[INSTRUCTIONS FOR THE TASK] Exactly as they appear below, repeat the lines from the one with "<source format=gts>" through the one with "X0001800Y0001800D02*", and no others.

RECORDED DATA below:

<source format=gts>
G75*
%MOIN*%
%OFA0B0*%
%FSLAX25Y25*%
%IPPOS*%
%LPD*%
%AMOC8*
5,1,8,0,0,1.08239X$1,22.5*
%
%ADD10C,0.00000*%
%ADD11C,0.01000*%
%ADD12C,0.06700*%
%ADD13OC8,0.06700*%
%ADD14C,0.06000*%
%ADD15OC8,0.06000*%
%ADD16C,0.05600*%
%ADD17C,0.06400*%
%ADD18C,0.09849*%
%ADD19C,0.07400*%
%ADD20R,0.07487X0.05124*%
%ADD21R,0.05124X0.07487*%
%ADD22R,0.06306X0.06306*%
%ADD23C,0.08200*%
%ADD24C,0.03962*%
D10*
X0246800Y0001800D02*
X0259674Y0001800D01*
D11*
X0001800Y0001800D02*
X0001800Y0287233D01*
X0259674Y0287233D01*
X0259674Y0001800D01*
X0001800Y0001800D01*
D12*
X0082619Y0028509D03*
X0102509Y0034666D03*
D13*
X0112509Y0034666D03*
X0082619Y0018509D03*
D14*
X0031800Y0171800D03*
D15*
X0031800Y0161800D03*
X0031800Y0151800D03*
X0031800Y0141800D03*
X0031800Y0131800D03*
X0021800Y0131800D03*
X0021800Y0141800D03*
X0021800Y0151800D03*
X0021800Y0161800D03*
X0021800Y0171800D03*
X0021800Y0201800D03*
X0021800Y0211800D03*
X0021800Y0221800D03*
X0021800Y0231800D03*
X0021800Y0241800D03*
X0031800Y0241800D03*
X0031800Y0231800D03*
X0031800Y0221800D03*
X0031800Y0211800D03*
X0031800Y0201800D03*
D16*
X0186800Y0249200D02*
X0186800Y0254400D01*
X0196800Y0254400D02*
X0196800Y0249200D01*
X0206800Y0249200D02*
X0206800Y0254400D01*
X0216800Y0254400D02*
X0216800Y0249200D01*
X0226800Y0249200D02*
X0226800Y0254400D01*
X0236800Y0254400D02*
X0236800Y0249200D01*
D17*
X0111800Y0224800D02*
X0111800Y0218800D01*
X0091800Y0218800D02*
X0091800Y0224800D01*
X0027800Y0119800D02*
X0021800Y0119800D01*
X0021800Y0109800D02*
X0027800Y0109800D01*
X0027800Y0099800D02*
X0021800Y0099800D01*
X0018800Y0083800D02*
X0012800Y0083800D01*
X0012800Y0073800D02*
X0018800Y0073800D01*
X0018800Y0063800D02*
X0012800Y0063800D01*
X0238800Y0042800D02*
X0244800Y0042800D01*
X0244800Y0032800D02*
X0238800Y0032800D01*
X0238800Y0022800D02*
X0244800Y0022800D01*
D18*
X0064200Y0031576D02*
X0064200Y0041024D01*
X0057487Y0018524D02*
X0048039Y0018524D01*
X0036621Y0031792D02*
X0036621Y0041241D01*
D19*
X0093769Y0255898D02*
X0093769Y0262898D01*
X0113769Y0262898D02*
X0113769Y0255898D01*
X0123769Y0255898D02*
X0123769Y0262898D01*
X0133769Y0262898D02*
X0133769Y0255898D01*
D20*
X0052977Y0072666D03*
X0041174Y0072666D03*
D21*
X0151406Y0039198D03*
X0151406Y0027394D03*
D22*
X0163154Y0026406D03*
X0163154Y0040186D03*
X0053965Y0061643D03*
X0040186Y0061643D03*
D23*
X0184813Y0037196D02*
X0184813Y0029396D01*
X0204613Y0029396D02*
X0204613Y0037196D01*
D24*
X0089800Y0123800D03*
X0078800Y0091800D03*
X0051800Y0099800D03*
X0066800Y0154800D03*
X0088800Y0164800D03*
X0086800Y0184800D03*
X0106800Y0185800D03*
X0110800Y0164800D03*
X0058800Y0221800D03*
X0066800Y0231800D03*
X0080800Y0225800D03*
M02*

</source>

End of RECORDED DATA.
RECORDED DATA below:

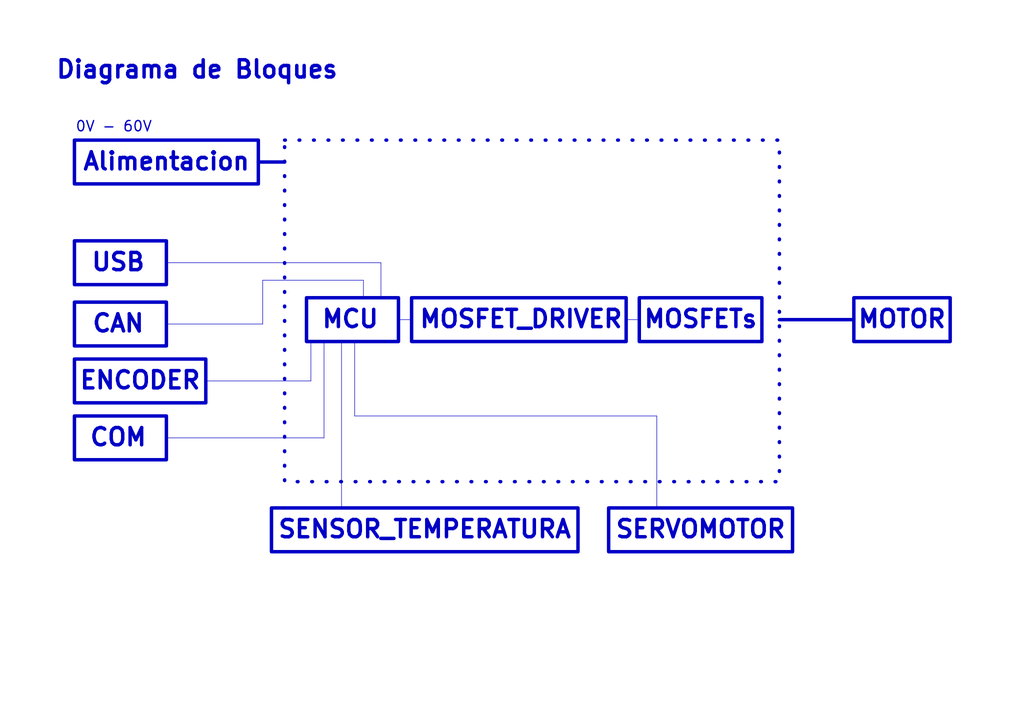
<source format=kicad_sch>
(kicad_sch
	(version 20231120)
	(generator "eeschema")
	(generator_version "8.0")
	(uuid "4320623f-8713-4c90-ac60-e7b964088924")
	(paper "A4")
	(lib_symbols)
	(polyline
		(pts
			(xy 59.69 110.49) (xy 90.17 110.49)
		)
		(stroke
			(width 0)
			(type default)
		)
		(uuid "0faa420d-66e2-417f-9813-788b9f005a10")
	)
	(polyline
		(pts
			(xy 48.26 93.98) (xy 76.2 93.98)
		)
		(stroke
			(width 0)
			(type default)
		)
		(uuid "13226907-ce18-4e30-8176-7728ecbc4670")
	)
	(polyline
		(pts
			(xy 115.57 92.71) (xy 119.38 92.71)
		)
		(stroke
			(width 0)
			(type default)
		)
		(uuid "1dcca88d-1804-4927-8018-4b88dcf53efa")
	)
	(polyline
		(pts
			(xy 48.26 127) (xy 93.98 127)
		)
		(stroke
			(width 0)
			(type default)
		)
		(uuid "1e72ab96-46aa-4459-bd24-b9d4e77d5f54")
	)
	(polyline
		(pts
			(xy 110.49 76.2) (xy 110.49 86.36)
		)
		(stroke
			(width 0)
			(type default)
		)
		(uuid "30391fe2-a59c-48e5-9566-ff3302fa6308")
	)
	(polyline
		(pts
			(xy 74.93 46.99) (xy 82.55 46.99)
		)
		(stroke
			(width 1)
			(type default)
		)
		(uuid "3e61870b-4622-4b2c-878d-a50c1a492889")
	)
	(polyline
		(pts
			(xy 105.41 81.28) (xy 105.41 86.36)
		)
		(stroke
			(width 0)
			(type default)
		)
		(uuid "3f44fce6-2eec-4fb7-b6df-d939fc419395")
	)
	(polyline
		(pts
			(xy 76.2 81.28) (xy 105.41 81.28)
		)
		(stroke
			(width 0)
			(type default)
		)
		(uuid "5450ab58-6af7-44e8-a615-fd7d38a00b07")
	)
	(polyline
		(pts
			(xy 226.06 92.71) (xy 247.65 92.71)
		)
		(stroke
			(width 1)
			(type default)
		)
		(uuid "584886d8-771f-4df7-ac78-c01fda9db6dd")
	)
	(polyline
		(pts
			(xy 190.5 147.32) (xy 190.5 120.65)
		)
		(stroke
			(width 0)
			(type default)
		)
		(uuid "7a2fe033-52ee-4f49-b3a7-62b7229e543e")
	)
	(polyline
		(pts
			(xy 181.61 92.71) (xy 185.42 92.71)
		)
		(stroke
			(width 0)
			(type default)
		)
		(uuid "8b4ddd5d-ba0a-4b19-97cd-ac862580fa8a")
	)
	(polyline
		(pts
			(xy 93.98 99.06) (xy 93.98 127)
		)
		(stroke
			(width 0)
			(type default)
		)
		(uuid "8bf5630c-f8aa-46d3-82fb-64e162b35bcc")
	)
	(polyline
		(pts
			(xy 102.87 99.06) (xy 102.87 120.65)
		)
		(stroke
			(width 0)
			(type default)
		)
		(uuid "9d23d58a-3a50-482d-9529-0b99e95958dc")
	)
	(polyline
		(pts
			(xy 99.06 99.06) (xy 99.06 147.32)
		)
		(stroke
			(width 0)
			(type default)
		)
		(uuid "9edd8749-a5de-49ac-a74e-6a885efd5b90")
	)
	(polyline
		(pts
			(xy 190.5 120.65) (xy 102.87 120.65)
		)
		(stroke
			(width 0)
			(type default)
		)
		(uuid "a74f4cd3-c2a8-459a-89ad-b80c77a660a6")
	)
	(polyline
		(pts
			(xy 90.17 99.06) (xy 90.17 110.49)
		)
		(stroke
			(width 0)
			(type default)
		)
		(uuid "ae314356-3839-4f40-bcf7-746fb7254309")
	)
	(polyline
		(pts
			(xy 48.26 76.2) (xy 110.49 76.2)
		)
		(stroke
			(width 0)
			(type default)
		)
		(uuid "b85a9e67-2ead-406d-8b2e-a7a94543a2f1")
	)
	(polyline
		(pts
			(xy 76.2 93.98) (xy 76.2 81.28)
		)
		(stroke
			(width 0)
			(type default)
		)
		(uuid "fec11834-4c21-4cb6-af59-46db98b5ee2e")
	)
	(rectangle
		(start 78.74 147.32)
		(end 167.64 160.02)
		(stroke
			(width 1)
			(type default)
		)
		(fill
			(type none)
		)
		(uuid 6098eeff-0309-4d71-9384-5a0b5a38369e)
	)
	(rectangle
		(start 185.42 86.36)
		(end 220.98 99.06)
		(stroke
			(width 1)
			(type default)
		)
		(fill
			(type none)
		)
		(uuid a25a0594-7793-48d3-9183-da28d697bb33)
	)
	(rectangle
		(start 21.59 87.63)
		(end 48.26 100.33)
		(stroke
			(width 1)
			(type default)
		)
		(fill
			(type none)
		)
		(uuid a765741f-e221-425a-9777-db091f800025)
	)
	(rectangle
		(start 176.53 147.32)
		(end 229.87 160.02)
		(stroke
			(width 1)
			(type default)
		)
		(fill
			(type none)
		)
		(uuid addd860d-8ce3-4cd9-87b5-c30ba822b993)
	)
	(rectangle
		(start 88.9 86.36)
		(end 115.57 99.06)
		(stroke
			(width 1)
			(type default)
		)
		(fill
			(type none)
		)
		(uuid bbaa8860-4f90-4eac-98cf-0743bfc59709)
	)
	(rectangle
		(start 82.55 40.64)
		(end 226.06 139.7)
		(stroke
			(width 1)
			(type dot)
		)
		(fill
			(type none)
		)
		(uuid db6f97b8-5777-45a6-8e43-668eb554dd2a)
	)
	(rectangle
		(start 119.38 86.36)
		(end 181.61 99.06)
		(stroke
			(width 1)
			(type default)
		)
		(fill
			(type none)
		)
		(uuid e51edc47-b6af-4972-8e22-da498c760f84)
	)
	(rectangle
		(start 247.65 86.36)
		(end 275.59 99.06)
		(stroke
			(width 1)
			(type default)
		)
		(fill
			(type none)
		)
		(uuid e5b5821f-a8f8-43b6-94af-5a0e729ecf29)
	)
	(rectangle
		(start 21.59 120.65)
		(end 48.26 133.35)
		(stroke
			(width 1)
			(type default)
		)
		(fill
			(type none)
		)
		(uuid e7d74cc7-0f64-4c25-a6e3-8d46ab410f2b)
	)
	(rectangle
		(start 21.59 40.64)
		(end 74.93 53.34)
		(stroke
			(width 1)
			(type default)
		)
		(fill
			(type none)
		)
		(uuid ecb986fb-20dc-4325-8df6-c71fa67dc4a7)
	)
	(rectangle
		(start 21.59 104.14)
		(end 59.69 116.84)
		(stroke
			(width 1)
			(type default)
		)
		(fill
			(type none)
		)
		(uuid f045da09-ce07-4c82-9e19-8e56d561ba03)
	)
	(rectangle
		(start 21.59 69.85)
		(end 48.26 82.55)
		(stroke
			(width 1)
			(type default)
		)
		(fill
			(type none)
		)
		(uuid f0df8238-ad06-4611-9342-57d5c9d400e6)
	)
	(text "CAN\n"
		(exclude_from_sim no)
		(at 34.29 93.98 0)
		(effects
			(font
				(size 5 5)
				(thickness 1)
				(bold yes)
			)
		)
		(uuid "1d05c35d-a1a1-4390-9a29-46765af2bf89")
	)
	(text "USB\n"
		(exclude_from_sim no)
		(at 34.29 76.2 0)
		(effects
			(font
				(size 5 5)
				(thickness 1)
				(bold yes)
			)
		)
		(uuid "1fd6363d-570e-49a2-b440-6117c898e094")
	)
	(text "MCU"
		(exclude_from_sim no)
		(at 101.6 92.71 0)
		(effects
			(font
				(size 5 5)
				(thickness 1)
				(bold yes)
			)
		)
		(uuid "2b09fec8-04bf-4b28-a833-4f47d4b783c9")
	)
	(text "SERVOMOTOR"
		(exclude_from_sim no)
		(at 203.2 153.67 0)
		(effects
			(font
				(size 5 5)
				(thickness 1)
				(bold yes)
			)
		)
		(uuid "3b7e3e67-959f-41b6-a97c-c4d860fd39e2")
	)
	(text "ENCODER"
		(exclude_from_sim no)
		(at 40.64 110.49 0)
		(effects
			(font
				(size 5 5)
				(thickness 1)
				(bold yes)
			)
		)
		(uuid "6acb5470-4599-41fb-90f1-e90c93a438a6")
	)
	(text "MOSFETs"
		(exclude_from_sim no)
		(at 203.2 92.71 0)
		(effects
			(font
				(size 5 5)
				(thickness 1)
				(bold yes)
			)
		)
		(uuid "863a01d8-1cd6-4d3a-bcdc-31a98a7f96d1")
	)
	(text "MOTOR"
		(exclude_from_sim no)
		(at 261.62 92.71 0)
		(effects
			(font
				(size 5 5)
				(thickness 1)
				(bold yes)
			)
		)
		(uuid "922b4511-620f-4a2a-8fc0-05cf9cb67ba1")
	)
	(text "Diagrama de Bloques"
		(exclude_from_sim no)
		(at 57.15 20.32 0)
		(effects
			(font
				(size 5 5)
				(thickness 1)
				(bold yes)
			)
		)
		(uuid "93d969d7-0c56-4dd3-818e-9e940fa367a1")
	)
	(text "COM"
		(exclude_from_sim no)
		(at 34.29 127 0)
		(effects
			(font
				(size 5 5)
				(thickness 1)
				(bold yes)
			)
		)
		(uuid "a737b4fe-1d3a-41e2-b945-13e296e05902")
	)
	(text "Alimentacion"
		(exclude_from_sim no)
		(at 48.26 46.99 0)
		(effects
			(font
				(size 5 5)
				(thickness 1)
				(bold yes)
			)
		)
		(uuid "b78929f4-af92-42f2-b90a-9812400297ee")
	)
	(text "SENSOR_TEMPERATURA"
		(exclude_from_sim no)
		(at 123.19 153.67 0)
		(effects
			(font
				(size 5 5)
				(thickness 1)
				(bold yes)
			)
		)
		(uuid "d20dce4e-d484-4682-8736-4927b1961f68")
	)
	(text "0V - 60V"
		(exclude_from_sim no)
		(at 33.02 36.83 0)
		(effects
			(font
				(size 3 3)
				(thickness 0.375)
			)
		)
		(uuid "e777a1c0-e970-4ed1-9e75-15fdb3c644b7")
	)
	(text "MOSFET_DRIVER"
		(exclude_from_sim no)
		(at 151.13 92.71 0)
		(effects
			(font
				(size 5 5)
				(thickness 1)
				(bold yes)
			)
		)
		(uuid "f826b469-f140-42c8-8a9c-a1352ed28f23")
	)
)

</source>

End of RECORDED DATA.

[RESULT]
<source format=gts>
G75*
%MOIN*%
%OFA0B0*%
%FSLAX25Y25*%
%IPPOS*%
%LPD*%
%AMOC8*
5,1,8,0,0,1.08239X$1,22.5*
%
%ADD10C,0.00000*%
%ADD11C,0.01000*%
%ADD12C,0.06700*%
%ADD13OC8,0.06700*%
%ADD14C,0.06000*%
%ADD15OC8,0.06000*%
%ADD16C,0.05600*%
%ADD17C,0.06400*%
%ADD18C,0.09849*%
%ADD19C,0.07400*%
%ADD20R,0.07487X0.05124*%
%ADD21R,0.05124X0.07487*%
%ADD22R,0.06306X0.06306*%
%ADD23C,0.08200*%
%ADD24C,0.03962*%
D10*
X0246800Y0001800D02*
X0259674Y0001800D01*
D11*
X0001800Y0001800D02*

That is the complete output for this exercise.